• _Problem to solve_
Repeat the data exactly. Pictures stay out.

• _Entries taken from a collection_
——

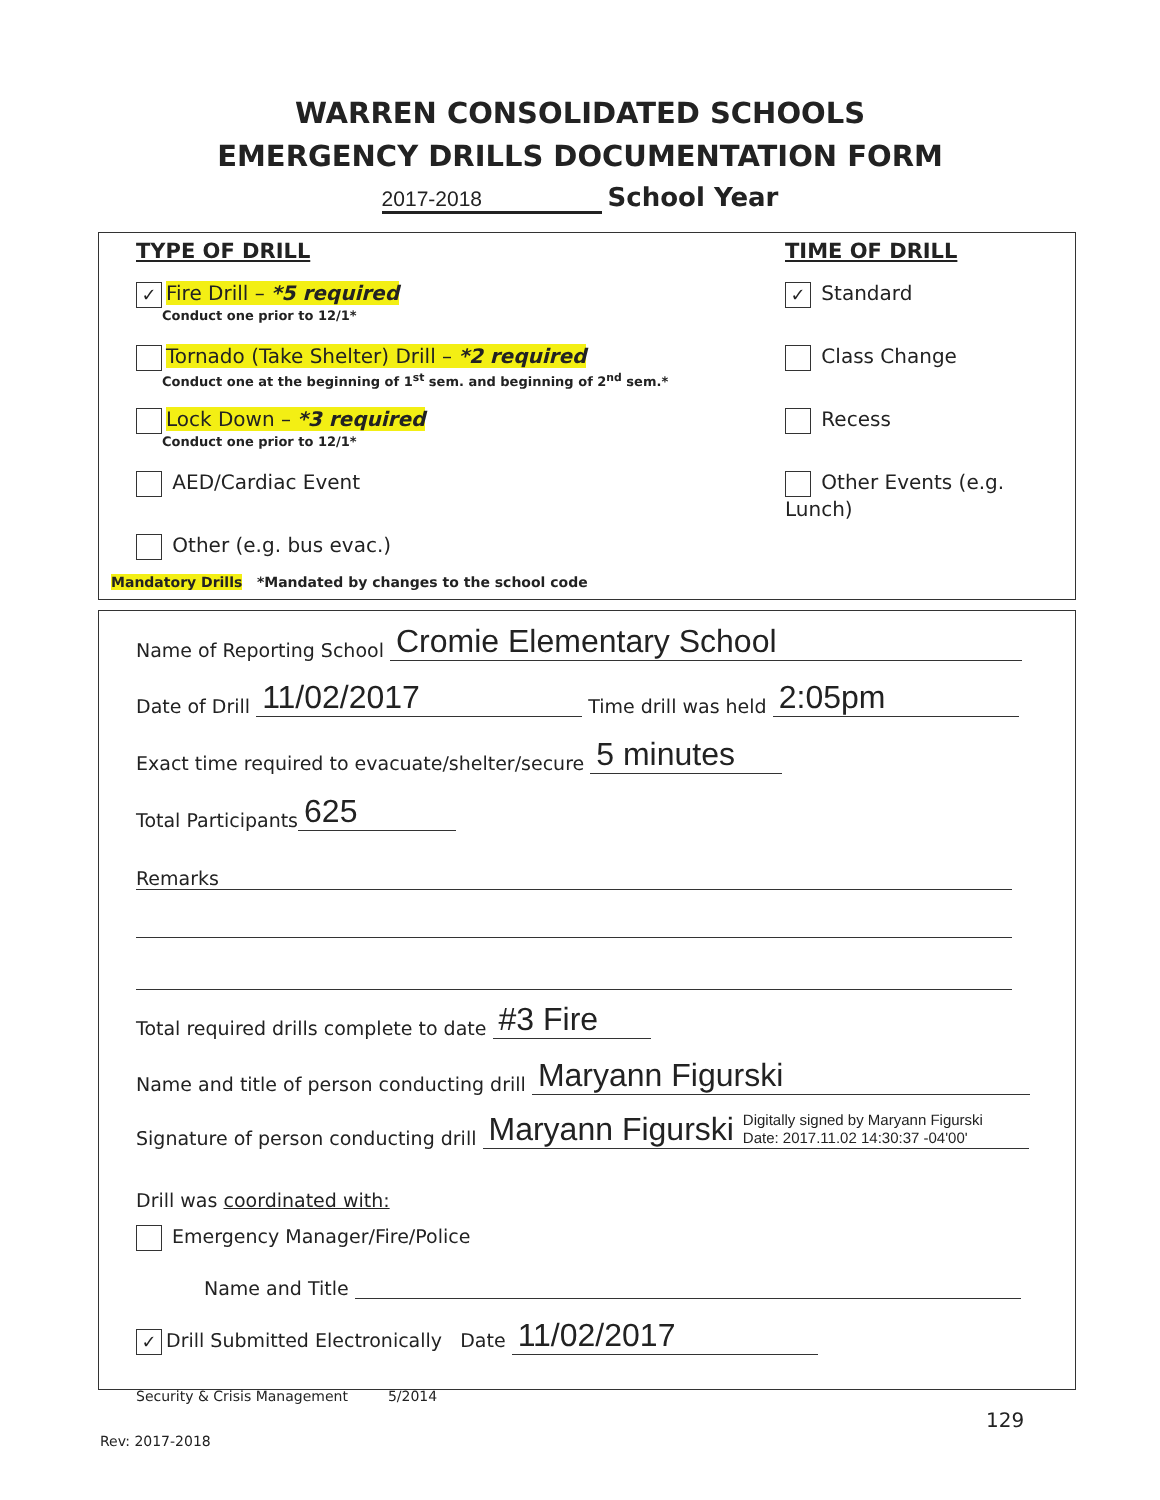WARREN CONSOLIDATED SCHOOLS
EMERGENCY DRILLS DOCUMENTATION FORM
2017-2018 School Year
TYPE OF DRILL
✓ Fire Drill – *5 required
Conduct one prior to 12/1*
Tornado (Take Shelter) Drill – *2 required
Conduct one at the beginning of 1<sup>st</sup> sem. and beginning of 2<sup>nd</sup> sem.*
Lock Down – *3 required
Conduct one prior to 12/1*
AED/Cardiac Event
Other (e.g. bus evac.)
TIME OF DRILL
✓ Standard
Class Change
Recess
Other Events (e.g. Lunch)
Mandatory Drills *Mandated by changes to the school code
Name of Reporting School Cromie Elementary School
Date of Drill 11/02/2017 Time drill was held 2:05pm
Exact time required to evacuate/shelter/secure 5 minutes
Total Participants 625
Remarks
Total required drills complete to date #3 Fire
Name and title of person conducting drill Maryann Figurski
Signature of person conducting drill Maryann Figurski Digitally signed by Maryann Figurski
Date: 2017.11.02 14:30:37 -04'00'
Drill was coordinated with:
Emergency Manager/Fire/Police
Name and Title
✓ Drill Submitted Electronically Date 11/02/2017
Security & Crisis Management 5/2014
129
Rev: 2017-2018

——

• _Completed exercise_
WARREN CONSOLIDATED SCHOOLS
EMERGENCY DRILLS DOCUMENTATION FORM
2017-2018 School Year
TYPE OF DRILL
✓ Fire Drill – *5 required
Conduct one prior to 12/1*
Tornado (Take Shelter) Drill – *2 required
Conduct one at the beginning of 1<sup>st</sup> sem. and beginning of 2<sup>nd</sup> sem.*
Lock Down – *3 required
Conduct one prior to 12/1*
AED/Cardiac Event
Other (e.g. bus evac.)
TIME OF DRILL
✓ Standard
Class Change
Recess
Other Events (e.g. Lunch)
Mandatory Drills *Mandated by changes to the school code
Name of Reporting School Cromie Elementary School
Date of Drill 11/02/2017 Time drill was held 2:05pm
Exact time required to evacuate/shelter/secure 5 minutes
Total Participants 625
Remarks
Total required drills complete to date #3 Fire
Name and title of person conducting drill Maryann Figurski
Signature of person conducting drill Maryann Figurski Digitally signed by Maryann Figurski
Date: 2017.11.02 14:30:37 -04'00'
Drill was coordinated with:
Emergency Manager/Fire/Police
Name and Title
✓ Drill Submitted Electronically Date 11/02/2017
Security & Crisis Management 5/2014
129
Rev: 2017-2018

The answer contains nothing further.